System Governance, Alignment, & Performance

Advancements in instruction and learning beg for system-wide changes across school types and from birth to K-12 to higher education and career. We want to build an innovative and stimulating system of public schools, where our educators work together across charter and district lines in ways that protect their autonomy, but create more opportunities to learn from one another.

Delaware is a state of neighbors; we know one another. Our entire state enrollment of 133,000 is smaller than many medium-sized districts in other states, yet we don’t always leverage our size to our advantage. Rather than creating a coherent, aligned, system of schools that are continuously learning and improving together, we are fragmented and too often uncoordinated.


For years there have been discussions about too much bureaucracy at the state level, too many districts, or too many charter schools. In fact, while our state does not look too different from other states, the reality of 43 local decision-making bodies (19 district and 24 charter school boards) below our state Department of Education in a state this size presents challenges to creating a coherent, high-performing system of public schools.

Delawareans, like much of the country, have raised questions about how much to rely on student test scores in determining the efficacy of our children and the adults working with them. The recommendations that follow suggest building on the path to higher academic standards and aligned assessments that we’ve been on since 2010, but, consistent with our North Star, expand our definition of student success.

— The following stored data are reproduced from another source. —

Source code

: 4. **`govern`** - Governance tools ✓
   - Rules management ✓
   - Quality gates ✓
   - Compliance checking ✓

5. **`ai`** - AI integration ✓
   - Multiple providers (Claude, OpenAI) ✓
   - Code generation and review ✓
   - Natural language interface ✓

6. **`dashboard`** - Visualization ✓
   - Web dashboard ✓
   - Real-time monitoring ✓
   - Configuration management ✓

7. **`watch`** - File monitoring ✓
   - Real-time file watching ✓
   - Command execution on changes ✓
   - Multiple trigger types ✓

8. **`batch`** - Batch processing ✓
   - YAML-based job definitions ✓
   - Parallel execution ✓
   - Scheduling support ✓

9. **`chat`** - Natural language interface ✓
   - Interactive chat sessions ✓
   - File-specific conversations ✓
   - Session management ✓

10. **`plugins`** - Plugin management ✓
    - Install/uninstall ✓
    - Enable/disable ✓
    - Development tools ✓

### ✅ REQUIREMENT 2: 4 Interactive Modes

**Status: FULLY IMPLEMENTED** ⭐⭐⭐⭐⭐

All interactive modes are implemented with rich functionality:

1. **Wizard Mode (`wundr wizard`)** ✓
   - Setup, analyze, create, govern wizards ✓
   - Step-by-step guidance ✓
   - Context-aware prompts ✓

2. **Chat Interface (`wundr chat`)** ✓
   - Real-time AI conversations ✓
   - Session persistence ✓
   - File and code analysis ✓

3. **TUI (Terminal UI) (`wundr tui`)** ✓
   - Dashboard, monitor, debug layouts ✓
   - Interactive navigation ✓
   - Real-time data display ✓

There is some work to build upon. Delaware’s Early Learner Survey, which will be implemented statewide in fall 2015, provides baseline data for kindergarten readiness across holistic domains for the first time, enables elementary schools to tailor instruction and support services appropriately for their youngest students, and allows the early learning system to adjust to meet children’s developmental needs. This is a start, but more can and must be done across the learning continuum to align our systems with a new vision of student success for all.

Finally, we know that schools can’t do this alone. We know that a higher percentage of children coming to our schools are facing more learning challenges. The numbers of children that don’t speak English, require special education support, or come to school from challenged home lives are on the rise. This will require all facets of the community—from parents and businesses to nonprofits and social services—to step up more.

Student-led conferences allow me to show my parents how I’m doing in school and help us work together to figure out how to improve.

— Adamari, age 16

Progress Underway

  • Early Learner Survey, a more holistic tool to assess student progress
  • Collaborations across districts, like the BRINC Consortium (which involved six districts working together on personalized, blended learning environments), and the teacher evaluation consortium of public charter schools in Wilmington
  • Wilmington Education Advisory Committee recommendations, which call for significant governance and funding changes in the City of Wilmington that would have statewide implications


Align Governance, Performance, and Student Success

  • 1

    Establish a redefined system of support and accountability anchored around the North Star, which includes academic measures as well as holistic measures, and encourages improvement and high performance for schools and school boards. Measure performance consistently across the system and connect performance with tailored supports that recognize differences among schools. This may be done by staff within the current Department of Education structure or through an independent third party evaluator.

  • 2

    Develop aligned school, district, and state-level scorecards that track annual growth and performance across excellence, equity, and efficiency measures. Use multiple mechanisms for measuring performance and share results publicly in an easy-to-understand format.

Strengthen System Alignment, Support, and Collaboration

  • 3

    Develop a state strategy for supporting and managing the Delaware school system’s portfolio of schools. Assess the addition of new schools (e.g., public charter schools and magnets) against the overall value they add. Actively encourage expansion and sharing of school models and strategies that have potential to improve student performance.

  • 4

    Build capacity of an intermediary organization to enable collaboration between early learning organizations, the K-12 system, higher education, and the workforce. The intermediaries would develop policies and strategies that increase alignment and take an integrated approach to improving system performance. For example, to create career pathways statewide, we need an intermediary that can connect our high schools to our higher education providers and employers in a high-quality way.

  • 5

    Increase funding allocated to programs focused on statewide collaboration among schools and districts,  as well as with early learning providers and higher education organizations, to enable system-wide improvement.

  • 6

    Encourage public charter and district school boards statewide to find more ways to share services and create more efficiencies. The state might accelerate this process by providing districts and public charter schools with flexibility or grants to develop shared services arrangements and structures to support efficiency within and across sectors and by allowing districts and public charter schools to repurpose any cost-savings realized through such cooperation back into the classroom.

  • 7

    Align school and district enrollment options with student needs to enable equitable access to high-quality schools for all students.

Deepen Family and Community Engagement

  • 8

    Create incentives for the development of student and family engagement models and encourage the use of two-way communication strategies between schools and families that utilize a variety of in-person and technology-based approaches.

  • 9

    Encourage employers to allow employees to take time to participate in family engagement activities.